In breaking news from the Space Investigation Squad (not a real thing, but it obviously should be, it would kill on Starz,) scientists are now saying that Pinnacle Island has far more magnesium, sulfur, and manganese than any rock they’ve studied before on Mars.

In fact, Pinnacle Island has twice the level of manganese of anything previously analyzed on the planet.

Says Squyres, “Mars just keeps throwing new stuff at us.” And no, alien abductees and UFO enthusiasts, he does not mean literally.

However, a press release last Thursday by the Foundation For Applied Molecular Evolution last Thursday is forcing me to cut earthlings some slack for their insistence on the existence of Martians. The Foundation hypothesizes that life in the universe originated on Mars and arrived on Earth via a meteorite.

Says chemist Steven Benners, “The evidence seems to be building that we are actually all Martians; that life started on Mars and came back to Earth on a rock.”

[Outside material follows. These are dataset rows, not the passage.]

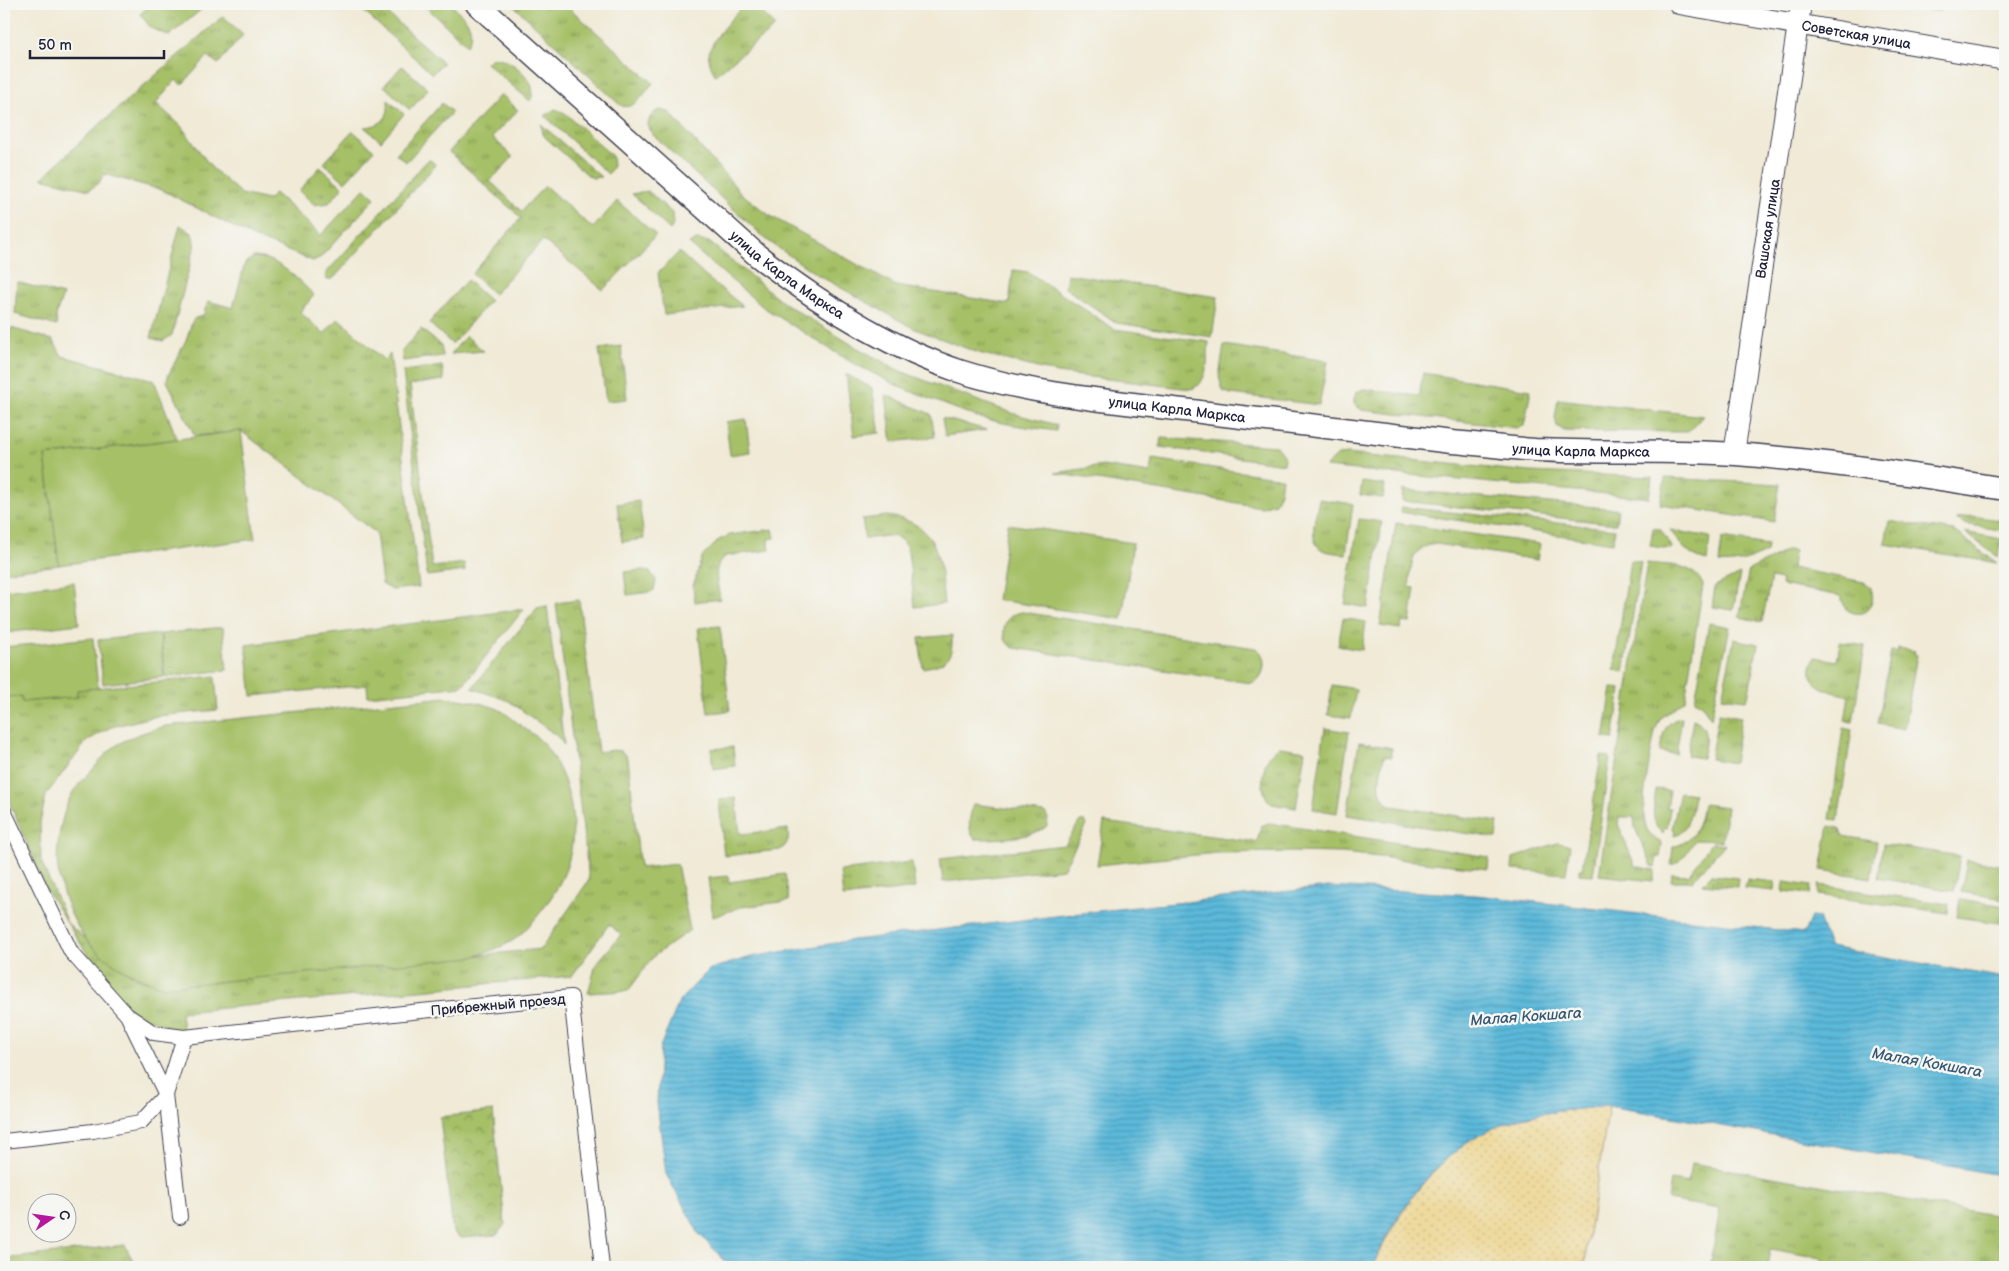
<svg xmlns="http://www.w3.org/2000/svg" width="2009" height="1271" viewBox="0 0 2009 1271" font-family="'Balsamiq Sans',sans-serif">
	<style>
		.grass { fill: url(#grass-tufts); stroke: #647150 }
		.sand { fill: url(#sand-dots); stroke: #887e6c }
		.park { fill: url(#park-crowns); stroke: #647150 }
		.pitch { fill: #a5c066; stroke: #647150 }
		.water { fill: url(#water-rules); stroke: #3f6e8a }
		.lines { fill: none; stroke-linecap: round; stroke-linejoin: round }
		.street-casing { stroke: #414052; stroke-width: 16 }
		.secondary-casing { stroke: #414052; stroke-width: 22 }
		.primary-casing { stroke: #414052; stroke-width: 25 }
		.street { stroke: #fff; stroke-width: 14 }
		.secondary { stroke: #fff; stroke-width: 20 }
		.primary { stroke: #fff; stroke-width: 22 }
		.labels { text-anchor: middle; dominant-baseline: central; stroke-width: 5; stroke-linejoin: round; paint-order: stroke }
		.street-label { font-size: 14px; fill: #22223b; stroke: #f6f6f2 }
		.water-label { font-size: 15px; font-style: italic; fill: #365773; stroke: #f6f6f2 }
	</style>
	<defs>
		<pattern id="grass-tufts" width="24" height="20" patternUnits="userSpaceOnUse" patternTransform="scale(1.25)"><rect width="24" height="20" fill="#a5c066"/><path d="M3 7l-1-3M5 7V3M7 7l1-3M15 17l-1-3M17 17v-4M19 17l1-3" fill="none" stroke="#869c55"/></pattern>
		<pattern id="sand-dots" width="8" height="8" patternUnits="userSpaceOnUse" patternTransform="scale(1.25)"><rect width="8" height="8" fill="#eeda9e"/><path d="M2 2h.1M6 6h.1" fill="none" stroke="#ccbb89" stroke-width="1.8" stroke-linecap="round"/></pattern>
		<pattern id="park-crowns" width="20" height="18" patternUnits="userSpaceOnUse" patternTransform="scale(1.25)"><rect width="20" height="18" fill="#a5c066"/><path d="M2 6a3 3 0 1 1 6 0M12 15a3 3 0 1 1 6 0" fill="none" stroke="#869c55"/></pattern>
		<pattern id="water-rules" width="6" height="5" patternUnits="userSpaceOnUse" patternTransform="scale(1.25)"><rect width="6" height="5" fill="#5cb9da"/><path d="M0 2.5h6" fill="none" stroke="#4c96b2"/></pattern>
	</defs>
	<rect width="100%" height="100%" fill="#f6f6f2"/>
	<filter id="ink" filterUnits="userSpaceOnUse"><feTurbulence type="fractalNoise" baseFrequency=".02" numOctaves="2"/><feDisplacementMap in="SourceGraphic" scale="10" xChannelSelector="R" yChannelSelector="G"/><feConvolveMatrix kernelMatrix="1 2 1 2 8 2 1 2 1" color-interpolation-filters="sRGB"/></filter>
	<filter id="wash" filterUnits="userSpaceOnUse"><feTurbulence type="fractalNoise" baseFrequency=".0096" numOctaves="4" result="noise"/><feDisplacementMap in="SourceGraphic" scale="20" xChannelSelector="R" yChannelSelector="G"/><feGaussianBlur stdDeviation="1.12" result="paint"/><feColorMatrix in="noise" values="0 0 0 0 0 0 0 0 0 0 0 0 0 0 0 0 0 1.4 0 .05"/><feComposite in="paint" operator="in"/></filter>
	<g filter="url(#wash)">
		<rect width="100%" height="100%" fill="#f0ead6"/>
		<path class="grass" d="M152,4h56l-39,32 -18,-8 -11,-14z
			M356,4h21l66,59 -11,11z
			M423,4h27c13,11 28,23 17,41z
			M512,4h53l88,79c-9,10 -19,29 -33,22z
			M745,4h11l19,23 -60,48c-2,-4 -5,-10 -6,-15 -4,-16 26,-45 36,-56z
			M1884,4h57l-1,7z
			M223,16l20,19 -25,29 -10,-8 -26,29 -6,-5 -20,23 25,23 30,41 30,27 27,6 7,-7 46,42 44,-47 10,10 -54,59 -8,4 -62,-25 -89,-46 -58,-16 -5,9 -10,7 -47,-12 40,-38z
			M497,58c15,1 45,26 33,43l-44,-38 5,-4z
			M402,66l26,23 -18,21 -26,-24z
			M501,94l17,16 -26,27 21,20 -23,24 31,30 24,-25 48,42 24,-27 39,34 -53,55 -60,-50 -49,54 -22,-20 49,-56 -72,-66z
			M388,100l16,14 -23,27 -17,-14c18,-1 26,-9 24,-27z
			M442,103l10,9 -46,50 -10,-8z
			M555,109l10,4 47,43 1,10 -5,8 -63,-58z
			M660,110l9,2 73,82 27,21 127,71 113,18 4,-34 15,2 86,57 95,13c-2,17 0,41 -18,47l-134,-16 -78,-20 -64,-24 -99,-55 -49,-34 -114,-105 -5,-10c1,-8 4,-12 12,-15z
			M541,124l60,53 -8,1 -4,-2 -43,-38 -3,-4z
			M353,131l21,19 -29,32 -21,-19z
			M430,160l5,4 -2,4 -99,110 -7,2 -1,-2 1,-6 99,-110z
			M320,167l23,20 -14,16 -14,2 -16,-14z
			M648,191l24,22 1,12 -3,5 -38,-36z
			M180,225l12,8 3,12 -23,90 -9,6 -12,-3z
			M697,240l12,2 75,61 70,43 46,25 76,29 39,14 42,11 -1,6 -43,-6 -33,-7 -76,-29 -55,-28 -86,-54 -74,-63z
			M679,252l27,25 37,29 -79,9 -6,-42z
			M254,257c25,1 43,22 60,38l-14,17 24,22 14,-16 46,42 6,-6 29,233 -27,3 -10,-6 -6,-51 -135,-102 -46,5 -28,-55 1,-5 18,-36 6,-18 3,-4 8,-2 5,-15 25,7 12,-45z
			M1067,274l151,23 -6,40 -95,-14 -52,-35z
			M467,280l23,21 -38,43 -23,-21z
			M17,282l46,13 -7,20 1,11 -42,-12z
			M11,328l42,12 9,16 92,24 23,59 -132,17 14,109 -55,7v-218z
			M421,329l20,16 2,11 -40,5 -1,-10z
			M466,336l18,15 -33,3z
			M1224,345l104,16 -9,44 -88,-11 -8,-3 -4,-14z
			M621,346l6,53 -21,2 -7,-52z
			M442,366l2,14 -34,5 22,182 32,-4 1,8 -38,5 -24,-205z
			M1423,373l108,17 -7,36 -7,2 -155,-18 -8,-6v-6l3,-6 7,-3 55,7z
			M846,374l26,14 8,45 -26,3z
			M886,395l45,19 4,23 -43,5z
			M1558,399l145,17 -15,16 -124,-1 -7,-5 -2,-8z
			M942,418l45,12 -42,6z
			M1161,438l115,8 9,12 -1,6 -124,-17z
			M1348,454l183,18 121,5 -3,21 -324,-31 13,-12z
			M1152,459l130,19 -2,14 -5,11 -14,4 -206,-34 48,-7 47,7z
			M1665,478l115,6 -6,38 -114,-18z
			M1362,482l23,3 -2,13 -23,-3z
			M1403,490l215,19 -2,15 -214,-23z
			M1319,499l34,5 -7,50c-7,-1 -14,-1 -21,-3 -20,-7 -8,-37 -6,-52z
			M639,501l5,38 -22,3 -5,-38z
			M1401,507l214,22 -2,14 -213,-31z
			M887,516c55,7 52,44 57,88l-29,3 -7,-55c-7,-23 -24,-15 -43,-13l-3,-20z
			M1972,516l33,5v10l-40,-7 -9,-5z
			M1359,519l23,3 -14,86 -23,-4z
			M1889,521l65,10 43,32 -112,-19z
			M1396,523l144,21 -3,16 -100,-16c-28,3 -25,21 -28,43l6,1 -5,35 -8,-1 -1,7 -21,-3z
			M1653,528l7,1 12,18 -1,2 -21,-3z
			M773,529l2,9 -7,1 2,11 -44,6c-15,10 -8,27 -6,43l-25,3 -2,-16 9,-29 17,-17 11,-5z
			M1670,530l40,7 -3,24c-19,-4 -26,-16 -37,-31z
			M1964,532l37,7 -3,18z
			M1722,538l46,7 -1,7c-15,8 -32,13 -48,11z
			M1788,550l6,1 -2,17 72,14 6,4c9,19 -8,37 -25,22l-4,-12 -60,-11 1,-5 -11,-2 -9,44 -23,-5 10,-47z
			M1630,560l11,2 -17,110 -10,-2z
			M1647,563c22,3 46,-1 56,22l-18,115 -25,19 -5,12c-4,24 -16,74 -9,96 3,7 9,13 16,16l-2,14h-3l-2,10 -3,-1 -17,-38 -1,-11h-15l-1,7 17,42 20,4 -2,11 -54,-6z
			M643,570l7,2 6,8 -2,10 -4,2 -23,3 -3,-23z
			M1740,574l-7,36 -21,-3 3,-21z
			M579,600l19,152c12,-1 24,-6 30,7l12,109 37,-4 13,66 -36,26 -26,35 -40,2 8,-29 25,-29 -12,-11 -37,52 -391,36 2,20 -52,-19 -47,-64 -38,-59 -42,-101v-92l17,-1 1,6 55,-5 -1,-7 139,-14 3,34 -61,6 -46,11 -24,14 -41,54 -6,28 1,38 26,62 45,39 23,15 28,10 378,-38 48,-69 -33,-277z
			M547,606l17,139 -7,-9 -48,-35 -37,-13 65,-80z
			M524,609l-62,77 -94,10 -1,-11 -115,11 -6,-51z
			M1022,612l233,36c14,5 11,34 -5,35l-236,-35c-14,-6 -12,-24 -3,-33z
			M1343,618l23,4 -4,28 -24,-4z
			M1709,623l21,4 -19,91 -9,-13 -7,-5z
			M720,626l10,85 -22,2 -10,-85z
			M952,635c1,25 -6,29 -29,33l-4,-30z
			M1734,639l24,5 -10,53 -2,3 -24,-3z
			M1840,642l25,4 -12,76 -8,-1 4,-25c-21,-5 -49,-10 -34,-39l22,4z
			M1898,648l17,3 -1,3 3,1 -13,74 -26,-5 13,-73 6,1z
			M1332,685l24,4 -5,29 -23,-3z
			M1612,688l9,1 -8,50 -9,-1z
			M1719,713l22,4 -7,46 -24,-4z
			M1682,718l-6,36 -16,-2c2,-15 4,-32 22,-34z
			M1693,719c18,7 12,25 9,39l-15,-2z
			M1325,728l24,4 -12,81 -24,-4z
			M1843,728l9,2 -14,90 -8,-1z
			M1359,742l33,6 -1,9 -7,-1c-3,18 -11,38 7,50l107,16 -2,16 -149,-23z
			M733,747l2,19 -22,3 -2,-20z
			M1280,747l25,4 -9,57 -24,-4c-16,-11 -10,-51 8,-57z
			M1601,756l9,1 -17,118 -14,-1v-5h3z
			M1656,789l14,2 -3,17h3l-3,20h-3l-1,6c-14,-12 -9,-29 -7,-45z
			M1680,792l14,2c-2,15 -4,35 -20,42l1,-6 -3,-1z
			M736,798l4,36 48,-5c1,10 1,15 -8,21l-56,6 -5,-56z
			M973,804l72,9 3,5 -1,8c-15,13 -52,13 -72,13 -9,-10 -5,-22 -2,-35z
			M1703,804l24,3 -5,34 -27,-1c-6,9 -12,22 -24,25l2,-18c22,-6 27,-23 30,-43z
			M1080,821h5l2,4 -24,44 -120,13 -3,-23 125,-14z
			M1104,822l153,20 4,-16 8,-3 220,34 -1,12 -145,-16 -50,-1 -76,1 -120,12z
			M1829,826l10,2 4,8 34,6 -6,36 -50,-8z
			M1557,843l13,2 -4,29 -54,-4 1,-12z
			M1711,843l14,1 -33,37h-21l1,-7 17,1z
			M1883,844l77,12 -6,35 -76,-13z
			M1967,860l33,5 5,6 -1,28 -43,-7z
			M912,862l3,26 -72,9 -3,-26z
			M785,874l4,27 -48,6 -28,10 -5,-39 20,-2 1,6z
			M1711,875l27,3 -1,9 -35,-3z
			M1747,879l28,3 -1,9 -29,-3z
			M1784,882l27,4 -1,8 -27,-3z
			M1819,885l130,19 -1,9 -130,-18z
			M1960,899l45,7v18l-48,-7z
			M1691,1163l314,54v50h-184l1,-9 -52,-9 -3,18h-57l10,-58 -52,-9 3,-20 17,3z
			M125,1245l11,22h-132v-8z"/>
		<path class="sand" d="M1609,1106l-23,146 -1,15h-212c26,-59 67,-119 130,-143 33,-13 71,-14 106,-18z"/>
		<path class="park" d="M493,1111l12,113 -8,11 -36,3 -8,-6 -13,-115z"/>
		<path class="pitch" d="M746,419l4,33 -20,3 -4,-33z
			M241,431l14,108 -196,26 -14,-109z
			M1008,524l125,19 -11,76 -125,-19z
			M74,582l5,42 -74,9 -1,-43z
			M223,627l4,43 -62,7 -4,-43z
			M160,634l4,43 -61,7 -5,-44z
			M93,638l5,50 -21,2v7l-55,5 -1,-6 -17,1v-50z
			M446,697c18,3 35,5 52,12 8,4 17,12 25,18 6,5 15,10 20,16 28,36 38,83 23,126 -8,22 -28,49 -45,65 -12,12 -32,17 -48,23l-310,30c-26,-10 -55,-22 -74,-44 -16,-19 -28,-49 -31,-73 -3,-22 4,-63 17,-81 6,-8 14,-15 20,-22 6,-7 12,-15 19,-20 15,-11 34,-16 52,-21z"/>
		<path class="water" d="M1329,887l147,8 328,38 7,-16 8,1 10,29 176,31v198l-396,-70c-35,4 -73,5 -106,18 -60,23 -108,84 -130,143h-642l-32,-33 -33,-60 -9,-71 3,-56 20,-47 30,-31 41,-12 102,-17 245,-29z"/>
	</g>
	<g filter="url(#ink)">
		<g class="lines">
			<defs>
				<path id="street" d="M4,811l67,141 56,63 27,18 30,4 237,-26 150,-14 31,270
					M127,1015l39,80 14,122
					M4,1141l89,-10 48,-9 25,-27 18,-58"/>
				<g id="secondary">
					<path id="s1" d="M1679,4l326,56"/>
					<path id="s2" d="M1734,454l67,-450"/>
				</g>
				<g id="primary">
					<path id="s3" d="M477,4l281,252c60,46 129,91 201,115 81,26 165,31 249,42 81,10 162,20 244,29 27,2 56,6 83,8 67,3 134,0 201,4 90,7 180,21 269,35"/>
				</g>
			</defs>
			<use href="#street" class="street-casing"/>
			<use href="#secondary" class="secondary-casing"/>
			<use href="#primary" class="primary-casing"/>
			<use href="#street" class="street"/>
			<use href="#secondary" class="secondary"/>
			<use href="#primary" class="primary"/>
		</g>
	</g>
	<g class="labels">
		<g class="street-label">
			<text stroke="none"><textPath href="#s1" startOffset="180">Советская улица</textPath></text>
			<text stroke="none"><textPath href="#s2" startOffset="228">Вашская улица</textPath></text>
			<text stroke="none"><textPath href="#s3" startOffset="412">улица Карла Маркса</textPath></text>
			<text stroke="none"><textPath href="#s3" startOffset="832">улица Карла Маркса</textPath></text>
			<text stroke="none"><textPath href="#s3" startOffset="1238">улица Карла Маркса</textPath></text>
			<text transform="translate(498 1005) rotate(-5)">Прибрежный проезд</text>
		</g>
		<g class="water-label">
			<text transform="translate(1526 1017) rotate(-4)">Малая Кокшага</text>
			<text transform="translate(1927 1063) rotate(10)">Малая Кокшага</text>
		</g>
	</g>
	<rect width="2009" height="1271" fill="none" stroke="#f6f6f2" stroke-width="20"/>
	<g transform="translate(52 1218) rotate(77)"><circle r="24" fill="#f6f6f2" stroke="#a1a1a9"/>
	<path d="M0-4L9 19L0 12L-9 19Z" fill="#b5179e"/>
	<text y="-8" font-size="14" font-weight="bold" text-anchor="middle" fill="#22223b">С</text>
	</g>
	<path d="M30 50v8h134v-8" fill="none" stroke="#22223b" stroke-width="2.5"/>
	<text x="38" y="50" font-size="15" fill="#22223b" stroke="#f6f6f2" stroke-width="4" paint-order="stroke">50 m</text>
</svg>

Benners theorizes that the chemical elements necessary to create life in the universe were first present on Mars, and that the conditions necessary to create life “may still exist” on the red planet.

So, science is telling me that we’re all martians, there may be more martians on Mars, and a jelly doughnut with an unprecedented chemical composition suddenly appeared in front of our rover. As much as I dislike sensationalizing the Pinnacle Island story, I think it’s understandable for us all to get excited now. Mars has more in store for us yet. Even if it’s just more weird rocks.